Technically, this method allows three layers of attack concealment. That is, given a DeepLocker AI model alone, it is extremely difficult for malware analysts to figure out what class of target it is looking for. Is it after people’s faces or some other visual clues? What specific instance of the target class is the valid trigger condition? And what is the ultimate goal of the attack payload?


Figure 1. DeepLocker – AI-Powered Concealment

To demonstrate the implications of DeepLocker’s capabilities, we designed a proof of concept in which we camouflage a well-known ransomware (WannaCry) in a benign video conferencing application so that it remains undetected by malware analysis tools, including antivirus engines and malware sandboxes. As a triggering condition, we trained the AI model to recognize the face of a specific person to unlock the ransomware and execute on the system.

Imagine that this video conferencing application is distributed and downloaded by millions of people, which is a plausible scenario nowadays on many public platforms. When launched, the app would surreptitiously feed camera snapshots into the embedded AI model, but otherwise behave normally for all users except the intended target. When the victim sits in front of the computer and uses the application, the camera would feed their face to the app, and the malicious payload will be secretly executed, thanks to the victim’s face, which was the preprogrammed key to unlock it.

It’s important to understand that DeepLocker describes an entirely new class of malware — any number of AI models could be plugged in to find the intended victim, and different types of malware could be used as the “payload” that is hidden within the application.

DeepLocker Briefing at Black Hat USA

Alongside my colleagues Dhilung Kirat and Jiyong Jang, I will present the implications of AI-powered malware (and DeepLocker in particular) at Black Hat USA 2018. We will show how we combined open-source AI tools with straightforward evasion techniques to build a targeted, evasive and highly effective malware.

The aim of our briefing is threefold:

  1. To raise awareness that AI-powered threats like DeepLocker are coming our way very soon;
  2. To demonstrate how attackers have the capability to build stealthy malware that can circumvent defenses commonly deployed today and;
  3. To provide insights into how to reduce risks and deploy adequate countermeasures.

While a class of malware like DeepLocker has not been seen in the wild to date, these AI tools are publicly available, as are the malware techniques being employed — so it’s only a matter of time before we start seeing these tools combined by adversarial actors and cybercriminals. In fact, we would not be surprised if this type of attack were already being deployed.

The security community needs to prepare to face a new level of AI-powered attacks. We can’t, as an industry, simply wait until the attacks are found in the wild to start preparing our defenses. To borrow an analogy from the medical field, we need to examine the virus to create the “vaccine.”

To that effect, IBM Research has been studying AI-powered attacks and identified several new traits compared to traditional attacks. In particular, the increased evasiveness of AI-powered attacks challenges traditional rule-based security tools. AI can learn the rules and evade them. Moreover, AI enables new scales and speeds of attacks by acting autonomously and adaptively.
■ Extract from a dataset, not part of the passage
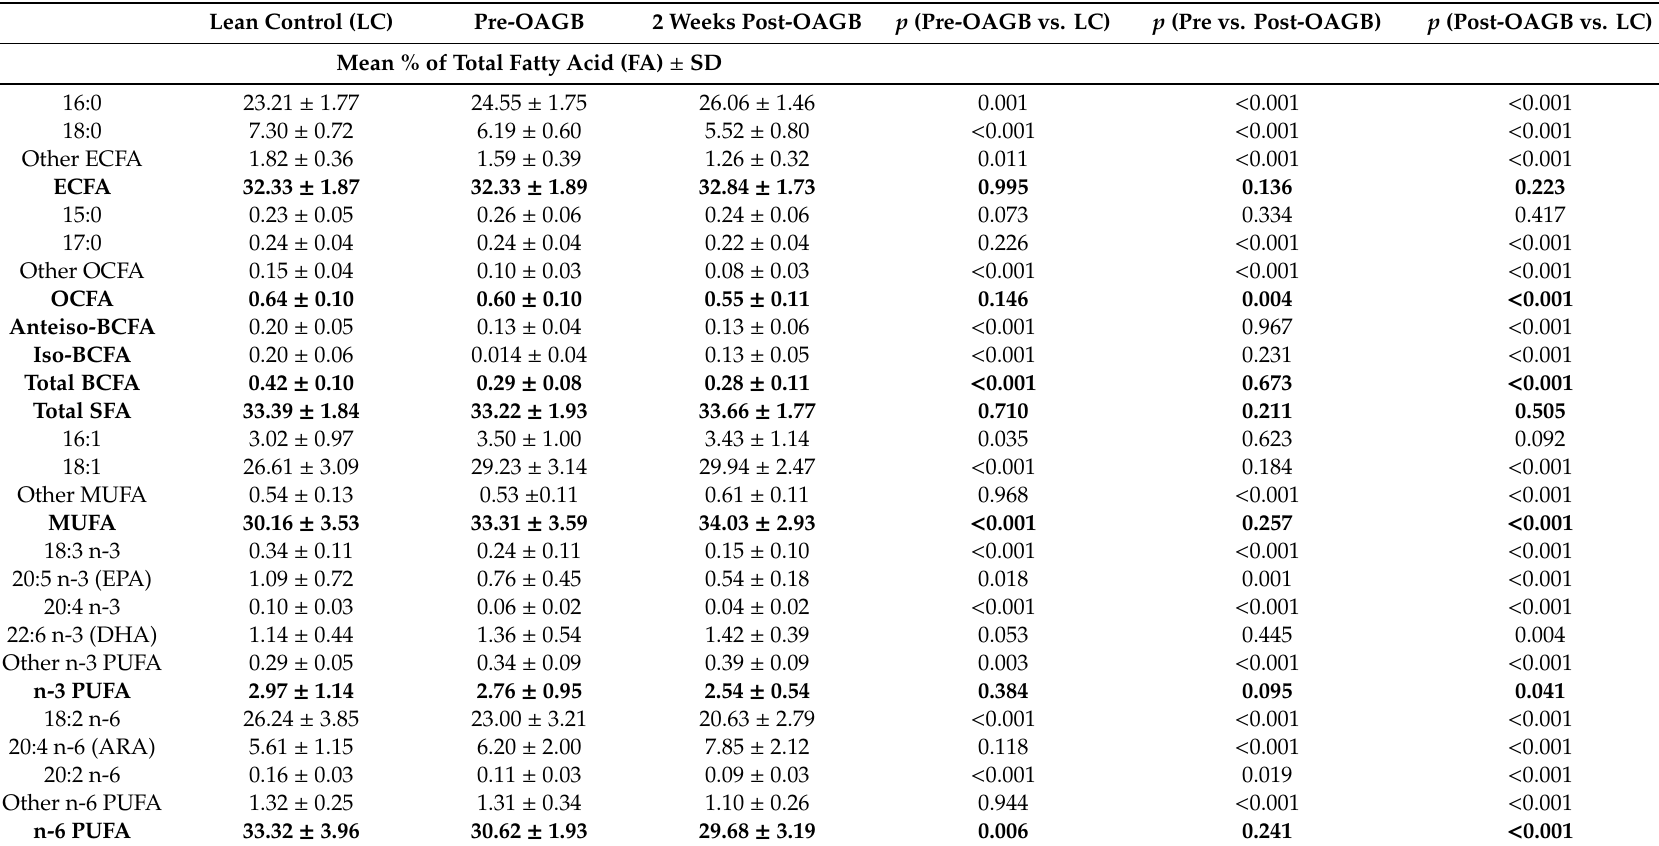
Table 2. Serum fatty acid composition (%) in lean controls and obese subjects before and two weeks after bariatric surgery. Lean Control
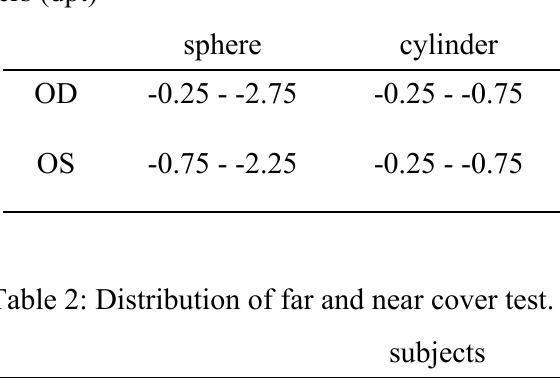
Table 1: Range of habitual corrections in diop-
We, as defenders, also need to lean into the power of AI as we develop defenses against these new types of attack. A few areas that we should focus on immediately include the use of AI in detectors; going beyond rule-based security, reasoning and automation to enhance the effectiveness of security teams; and cyber deception to misdirect and deactivate AI-powered attacks.

Additionally, it would be beneficial to focus on monitoring and analyzing how apps behave across user devices, and flagging events when a new app is taking unexpected actions. This detection tactic could help identify these types of attacks in the future.